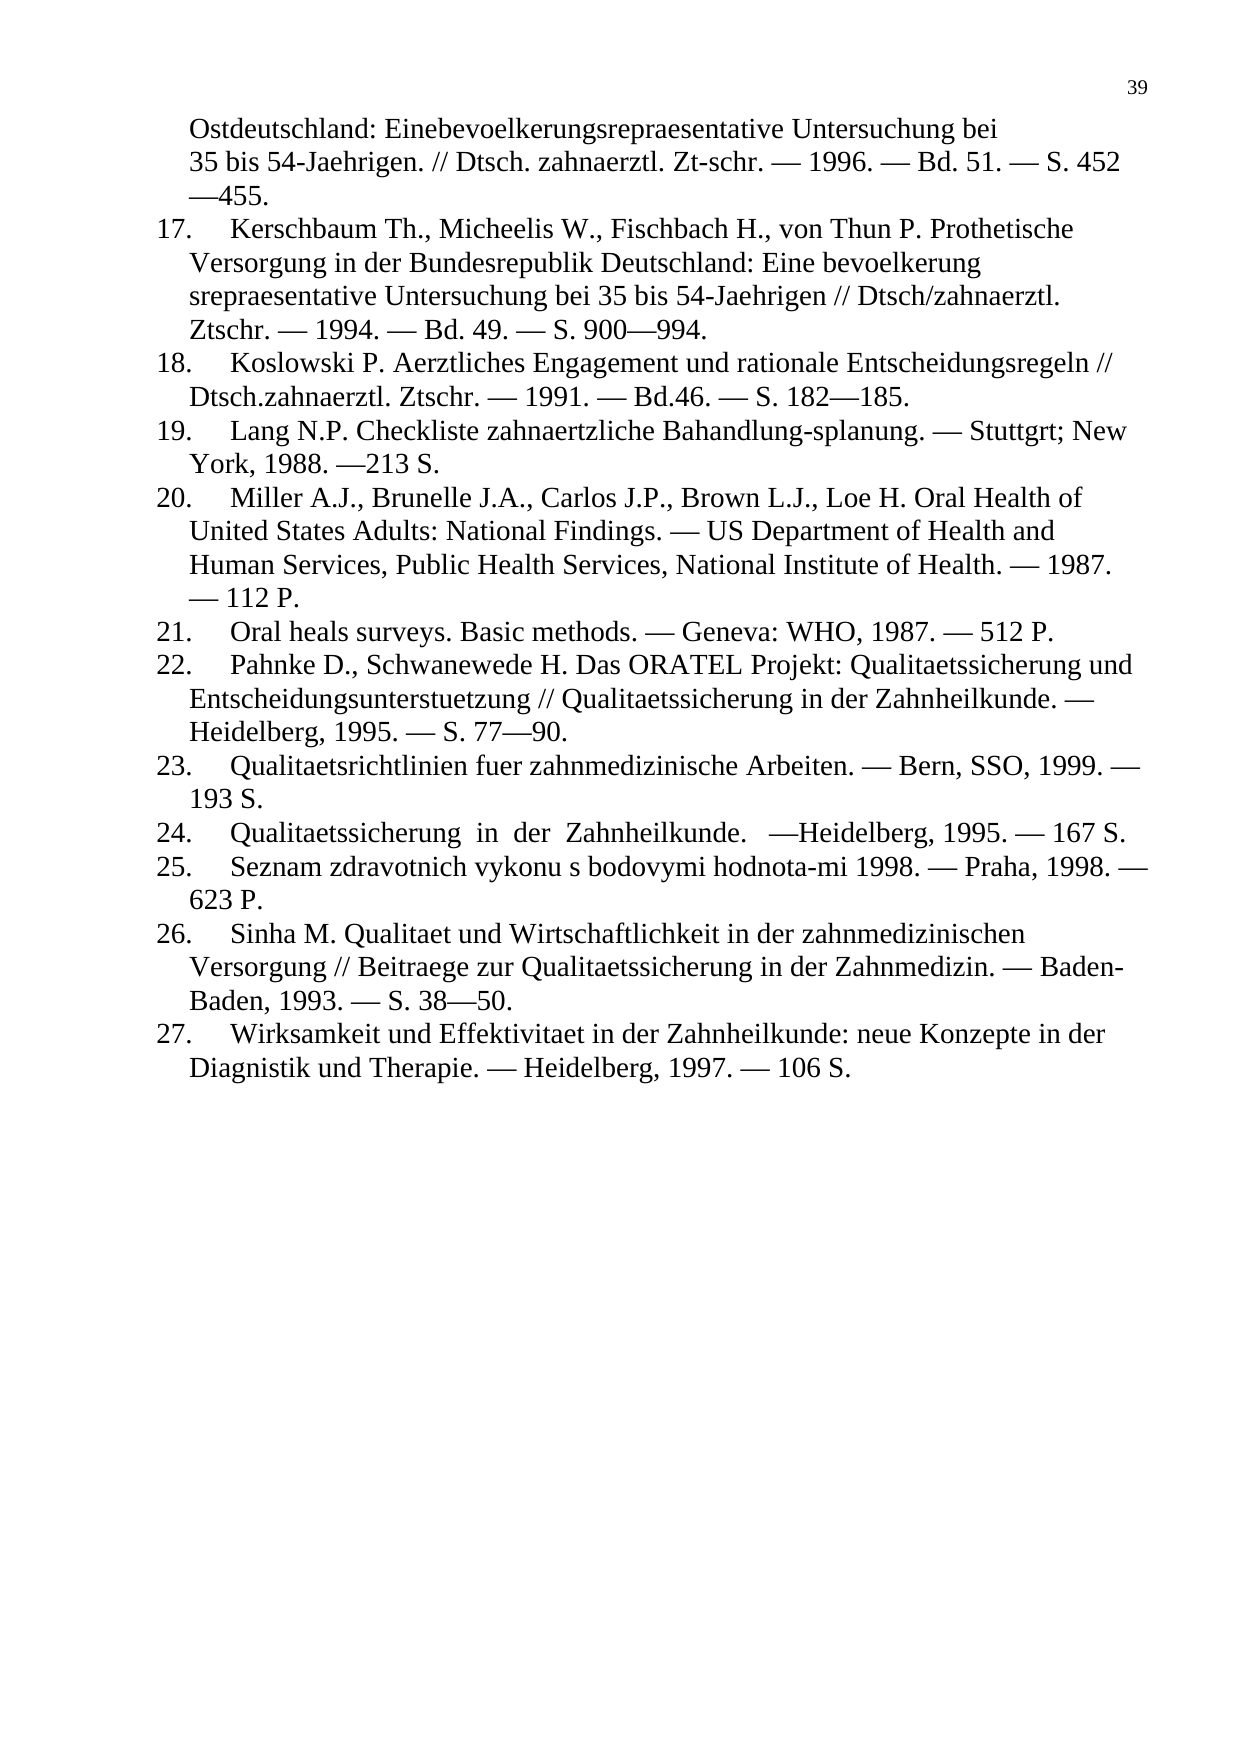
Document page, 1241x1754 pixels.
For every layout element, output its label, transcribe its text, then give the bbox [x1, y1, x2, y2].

list Sinha M. Qualitaet und Wirtschaftlichkeit in der zahnmedizinischen Versorgung // Beitraege zur Qualitaetssicherung in der Zahnmedizin. — Baden-Baden, 1993. — S. 38—50. [156, 916, 1148, 1016]
list Seznam zdravotnich vykonu s bodovymi hodnota-mi 1998. — Praha, 1998. — 623 P. [156, 849, 1148, 916]
list Wirksamkeit und Effektivitaet in der Zahnheilkunde: neue Konzepte in der Diagnistik und Therapie. — Heidelberg, 1997. — 106 S. [156, 1016, 1148, 1083]
list Kerschbaum Th., Micheelis W., Fischbach H., von Thun P. Prothetische Versorgung in der Bundesrepublik Deutschland: Eine bevoelkerung srepraesentative Untersuchung bei 35 bis 54-Jaehrigen // Dtsch/zahnaerztl. Ztschr. — 1994. — Bd. 49. — S. 900—994. [156, 211, 1148, 346]
list Qualitaetsrichtlinien fuer zahnmedizinische Arbeiten. — Bern, SSO, 1999. — 193 S. [156, 748, 1148, 815]
list Koslowski P. Aerztliches Engagement und rationale Entscheidungsregeln // Dtsch.zahnaerztl. Ztschr. — 1991. — Bd.46. — S. 182—185. [156, 346, 1148, 413]
list Pahnke D., Schwanewede H. Das ORATEL Projekt: Qualitaetssicherung und Entscheidungsunterstuetzung // Qualitaetssicherung in der Zahnheilkunde. — Heidelberg, 1995. — S. 77—90. [156, 647, 1148, 748]
list Qualitaetssicherung in der Zahnheilkunde. —Heidelberg, 1995. — 167 S. [156, 815, 1148, 849]
list Oral heals surveys. Basic methods. — : WHO, 1987. — 512 P. [156, 614, 1148, 647]
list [156, 111, 1148, 211]
list Miller A.J., Brunelle J.A., Carlos J.P., Brown L.J., Loe H. Oral Health of United States Adults: National Findings. — Department of Health and Human Services, Public Health Services, National Institute of Health. — 1987. — 112 P. [156, 480, 1148, 614]
list Lang N.P. Checkliste zahnaertzliche Bahandlung-splanung. — Stuttgrt; New York, 1988. —213 S. [156, 413, 1148, 480]
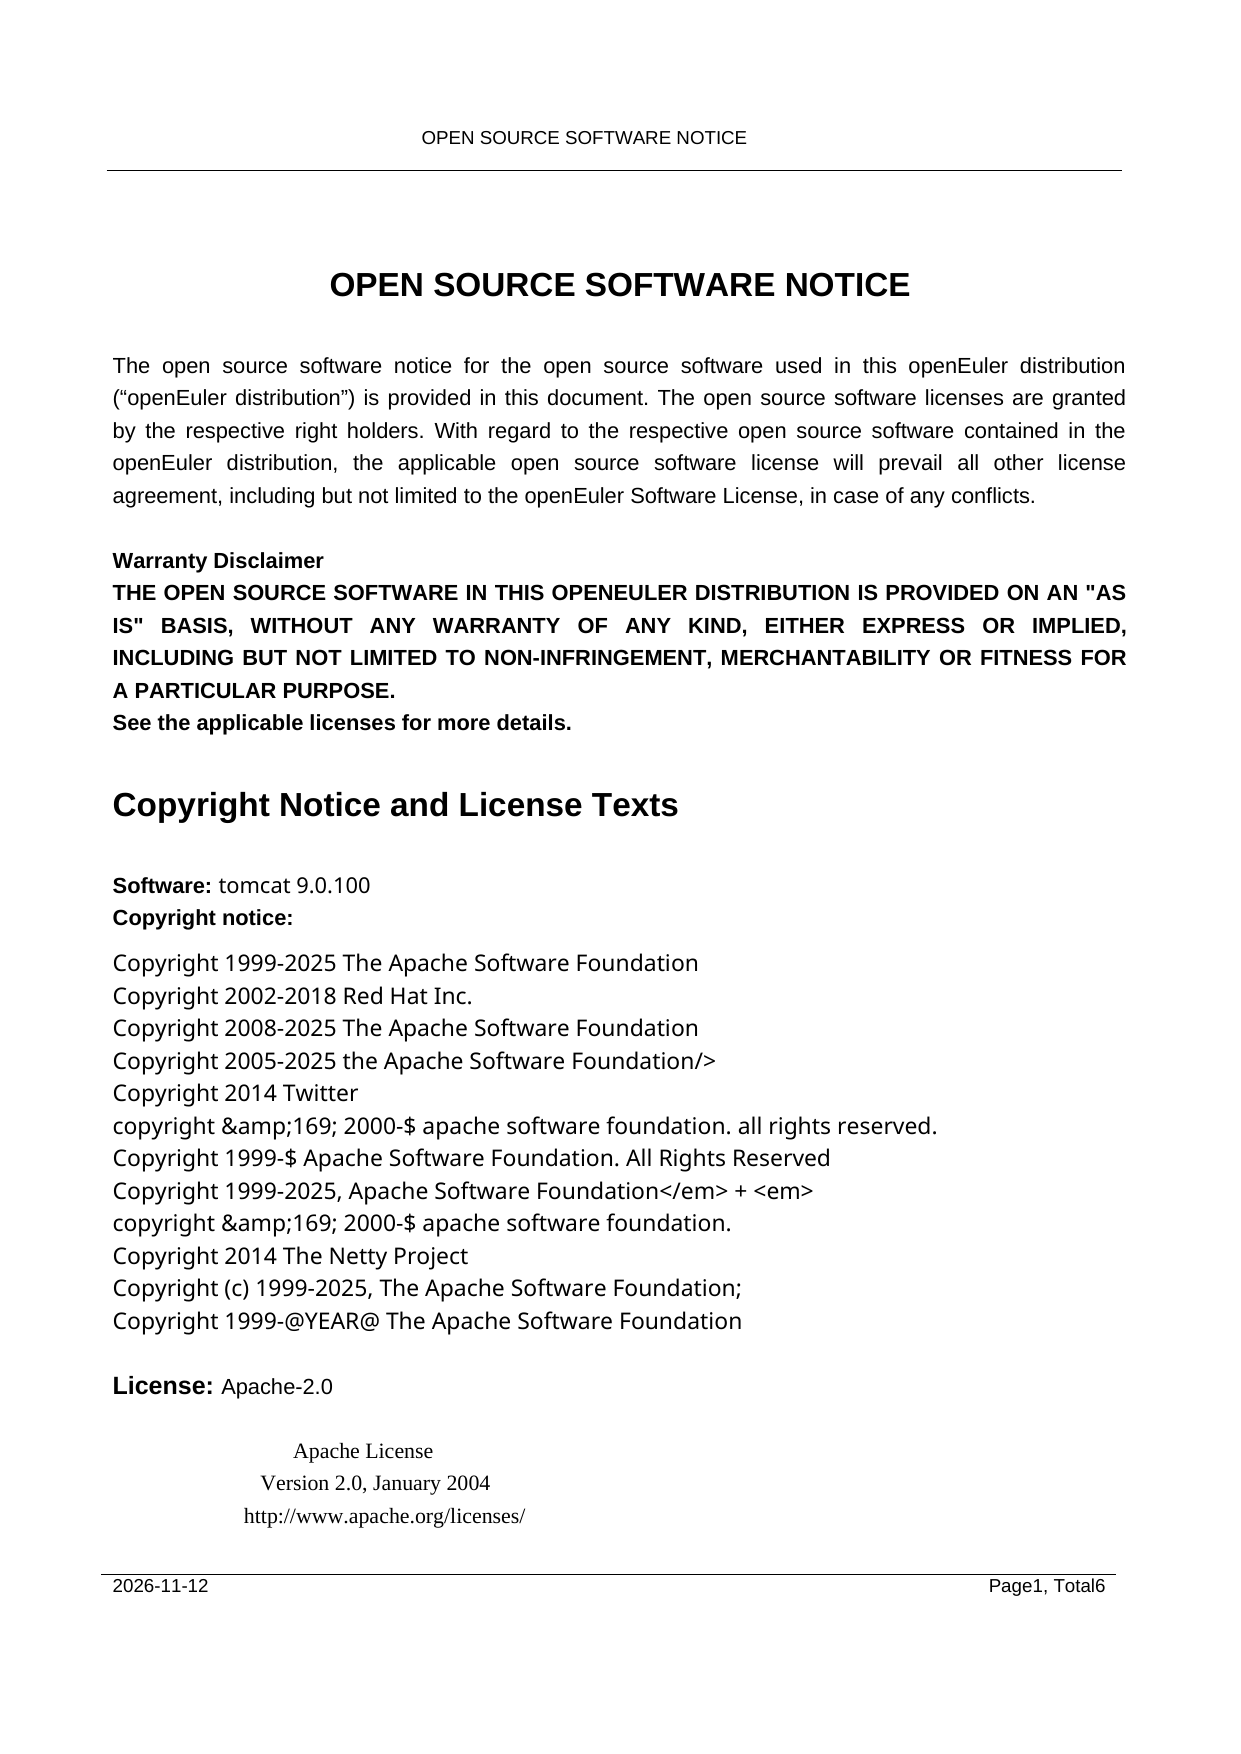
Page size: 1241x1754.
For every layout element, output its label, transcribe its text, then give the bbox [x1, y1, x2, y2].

text License: Apache-2.0 [112, 1369, 1128, 1402]
text The open source software notice for the open source software used in this openEuler distribution (“openEuler distribution”) is provided in this document. The open source software licenses are granted by the respective right holders. With regard to the respective open source software contained in the openEuler distribution, the applicable open source software license will prevail all other license agreement, including but not limited to the openEuler Software License, in case of any conflicts. [112, 349, 1128, 511]
text Warranty Disclaimer [112, 544, 1128, 576]
text Copyright 1999-2025 The Apache Software Foundation Copyright 2002-2018 Red Hat Inc. Copyright 2008-2025 The Apache Software Foundation Copyright 2005-2025 the Apache Software Foundation/> Copyright 2014 Twitter copyright &amp;169; 2000-$ apache software foundation. all rights reserved. Copyright 1999-$ Apache Software Foundation. All Rights Reserved Copyright 1999-2025, Apache Software Foundation</em> + <em> copyright &amp;169; 2000-$ apache software foundation. Copyright 2014 The Netty Project Copyright (c) 1999-2025, The Apache Software Foundation; Copyright 1999-@YEAR@ The Apache Software Foundation [112, 947, 1128, 1369]
text OPEN SOURCE SOFTWARE NOTICE [112, 251, 1128, 316]
text THE OPEN SOURCE SOFTWARE IN THIS OPENEULER DISTRIBUTION IS PROVIDED ON AN "AS IS" BASIS, WITHOUT ANY WARRANTY OF ANY KIND, EITHER EXPRESS OR IMPLIED, INCLUDING BUT NOT LIMITED TO NON-INFRINGEMENT, MERCHANTABILITY OR FITNESS FOR A PARTICULAR PURPOSE. See the applicable licenses for more details. [112, 576, 1128, 739]
text Copyright notice: [112, 901, 1128, 934]
title Software: tomcat 9.0.100 [112, 869, 1128, 901]
text Copyright Notice and License Texts [112, 771, 1128, 836]
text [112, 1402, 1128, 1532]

★ ★ ★ ★ ★

**Try it**. Which of the lines above include the word "Copyright"? List those lines.

**Response to the task**.
text Copyright 1999-2025 The Apache Software Foundation Copyright 2002-2018 Red Hat Inc. Copyright 2008-2025 The Apache Software Foundation Copyright 2005-2025 the Apache Software Foundation/> Copyright 2014 Twitter copyright &amp;169; 2000-$ apache software foundation. all rights reserved. Copyright 1999-$ Apache Software Foundation. All Rights Reserved Copyright 1999-2025, Apache Software Foundation</em> + <em> copyright &amp;169; 2000-$ apache software foundation. Copyright 2014 The Netty Project Copyright (c) 1999-2025, The Apache Software Foundation; Copyright 1999-@YEAR@ The Apache Software Foundation [112, 947, 1128, 1369]
text Copyright notice: [112, 901, 1128, 934]
text Copyright Notice and License Texts [112, 771, 1128, 836]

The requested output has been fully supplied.